▸ Written task
Exactly the lines below, starting with the one containing "fx_px: 3001" and going on through the one containing "exposure_s: 1/120", must be reproduced, both ends included, and no pictures with them.

▸ Data to process
=====
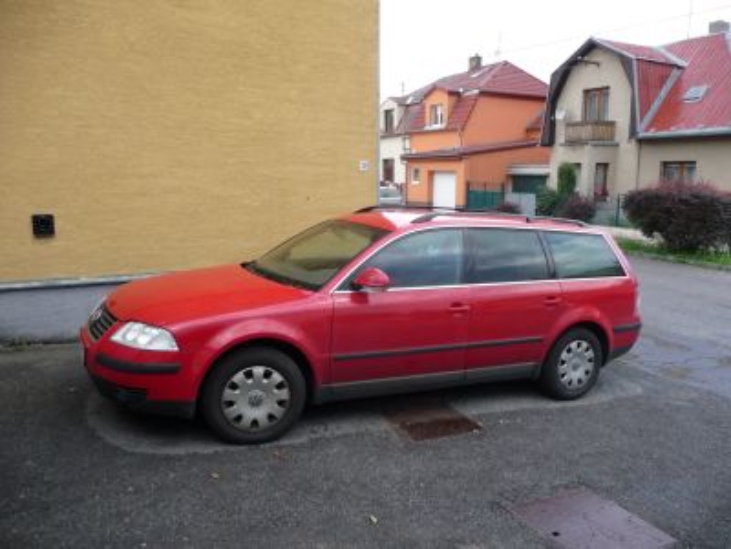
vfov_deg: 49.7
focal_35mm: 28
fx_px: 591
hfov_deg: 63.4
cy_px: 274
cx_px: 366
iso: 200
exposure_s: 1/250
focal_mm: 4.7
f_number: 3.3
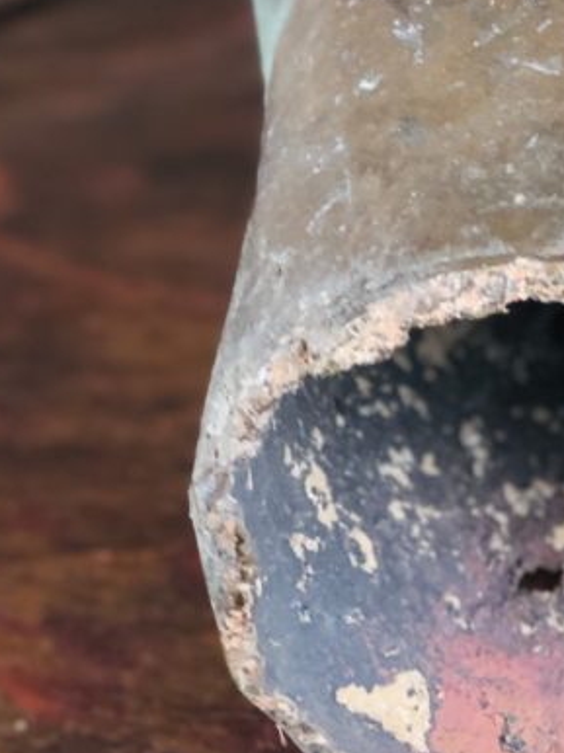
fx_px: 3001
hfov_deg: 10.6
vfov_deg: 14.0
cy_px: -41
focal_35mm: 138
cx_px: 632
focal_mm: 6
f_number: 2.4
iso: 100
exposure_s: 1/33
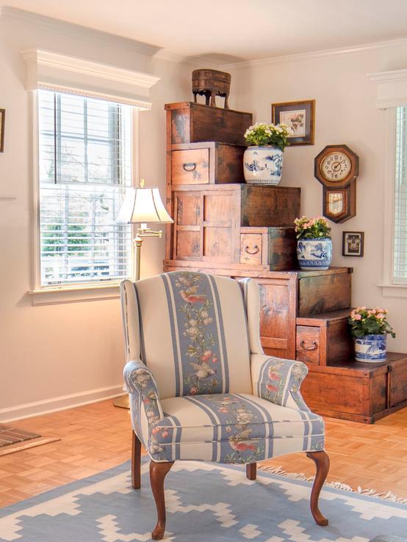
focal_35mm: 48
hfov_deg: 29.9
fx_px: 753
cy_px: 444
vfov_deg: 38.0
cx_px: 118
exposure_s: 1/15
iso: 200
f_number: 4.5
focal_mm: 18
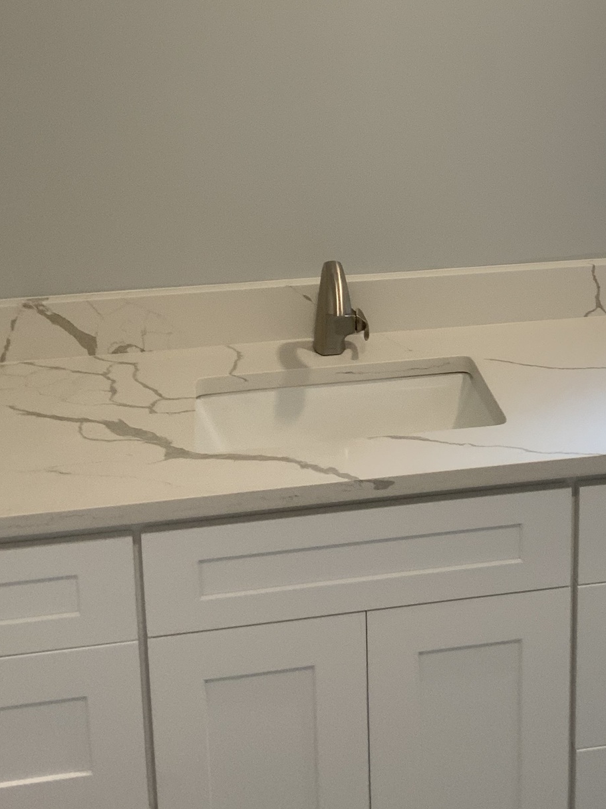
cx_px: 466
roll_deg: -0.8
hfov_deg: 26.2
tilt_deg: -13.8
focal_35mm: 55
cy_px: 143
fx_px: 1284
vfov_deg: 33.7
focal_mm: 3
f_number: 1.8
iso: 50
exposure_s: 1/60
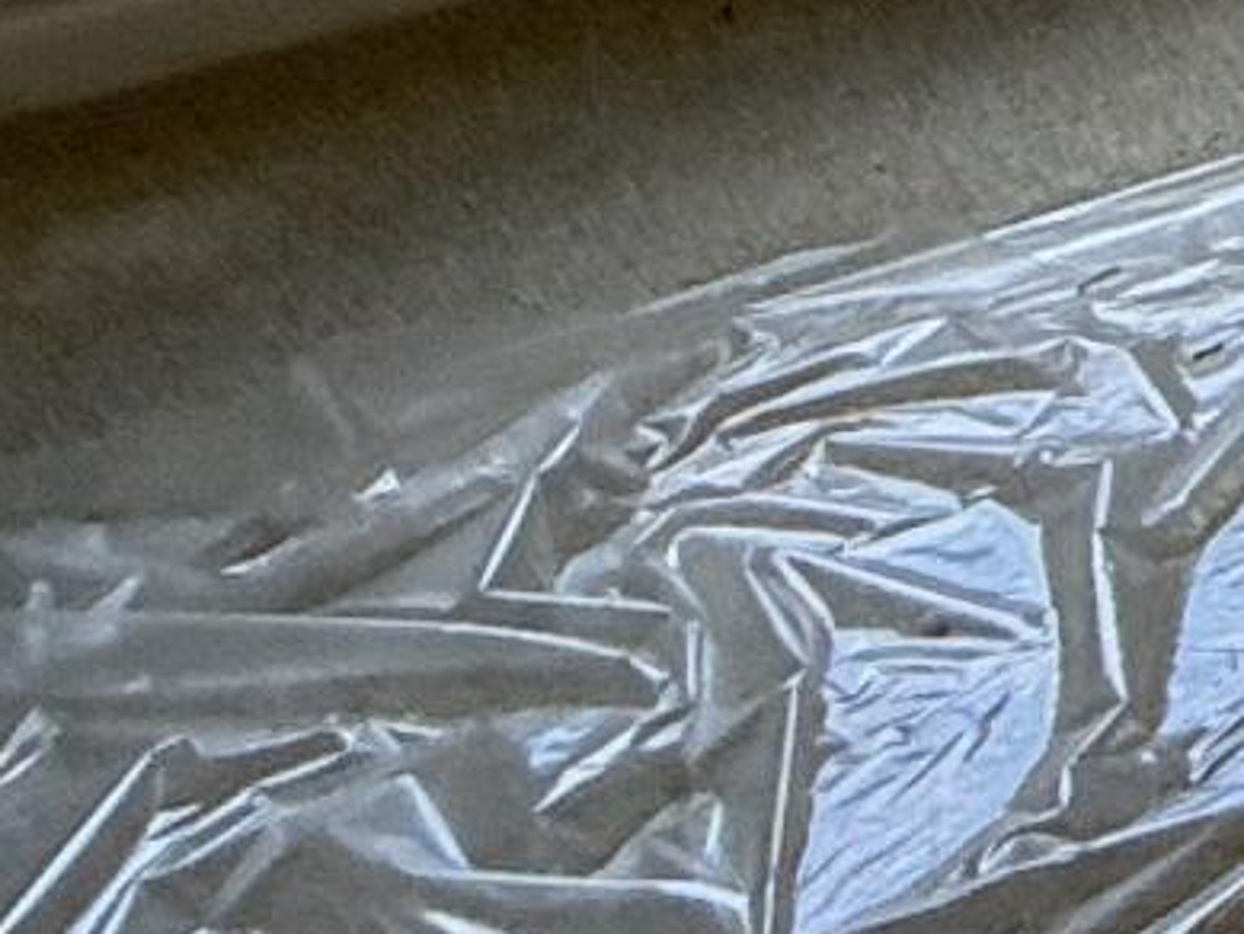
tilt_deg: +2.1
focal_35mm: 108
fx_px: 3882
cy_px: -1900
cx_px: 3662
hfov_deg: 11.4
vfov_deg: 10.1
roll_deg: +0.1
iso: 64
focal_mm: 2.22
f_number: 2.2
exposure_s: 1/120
=====
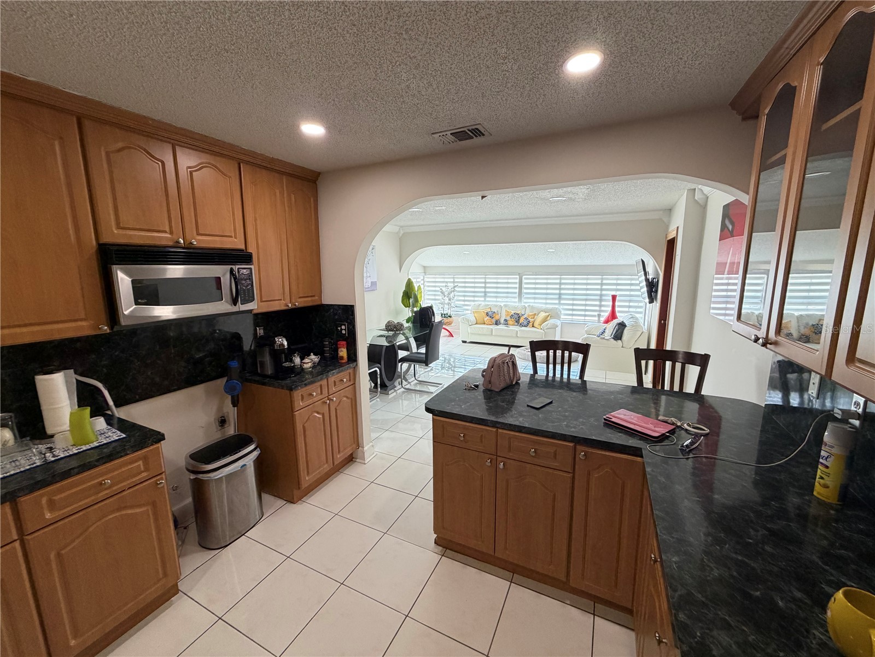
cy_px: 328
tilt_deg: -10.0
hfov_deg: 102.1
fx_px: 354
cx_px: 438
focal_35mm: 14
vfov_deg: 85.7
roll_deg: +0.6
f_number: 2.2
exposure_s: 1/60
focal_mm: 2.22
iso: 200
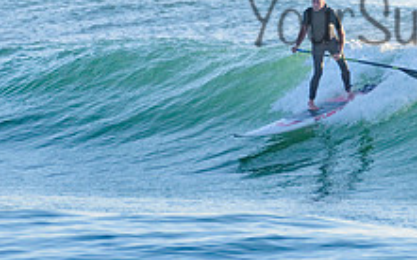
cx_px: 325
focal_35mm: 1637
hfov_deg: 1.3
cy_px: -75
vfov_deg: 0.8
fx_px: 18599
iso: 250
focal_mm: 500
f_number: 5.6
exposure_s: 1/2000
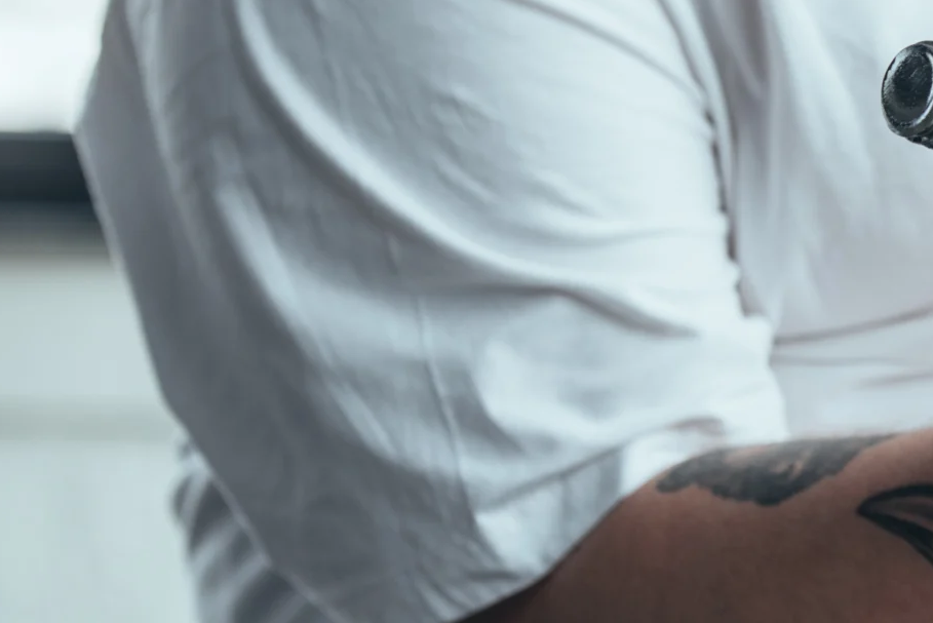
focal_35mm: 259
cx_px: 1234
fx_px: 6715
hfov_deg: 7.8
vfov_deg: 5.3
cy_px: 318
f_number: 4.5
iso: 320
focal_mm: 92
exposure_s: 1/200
=====
▸ Answer to the exercise
fx_px: 3001
hfov_deg: 10.6
vfov_deg: 14.0
cy_px: -41
focal_35mm: 138
cx_px: 632
focal_mm: 6
f_number: 2.4
iso: 100
exposure_s: 1/33
focal_35mm: 48
hfov_deg: 29.9
fx_px: 753
cy_px: 444
vfov_deg: 38.0
cx_px: 118
exposure_s: 1/15
iso: 200
f_number: 4.5
focal_mm: 18
cx_px: 466
roll_deg: -0.8
hfov_deg: 26.2
tilt_deg: -13.8
focal_35mm: 55
cy_px: 143
fx_px: 1284
vfov_deg: 33.7
focal_mm: 3
f_number: 1.8
iso: 50
exposure_s: 1/60
tilt_deg: +2.1
focal_35mm: 108
fx_px: 3882
cy_px: -1900
cx_px: 3662
hfov_deg: 11.4
vfov_deg: 10.1
roll_deg: +0.1
iso: 64
focal_mm: 2.22
f_number: 2.2
exposure_s: 1/120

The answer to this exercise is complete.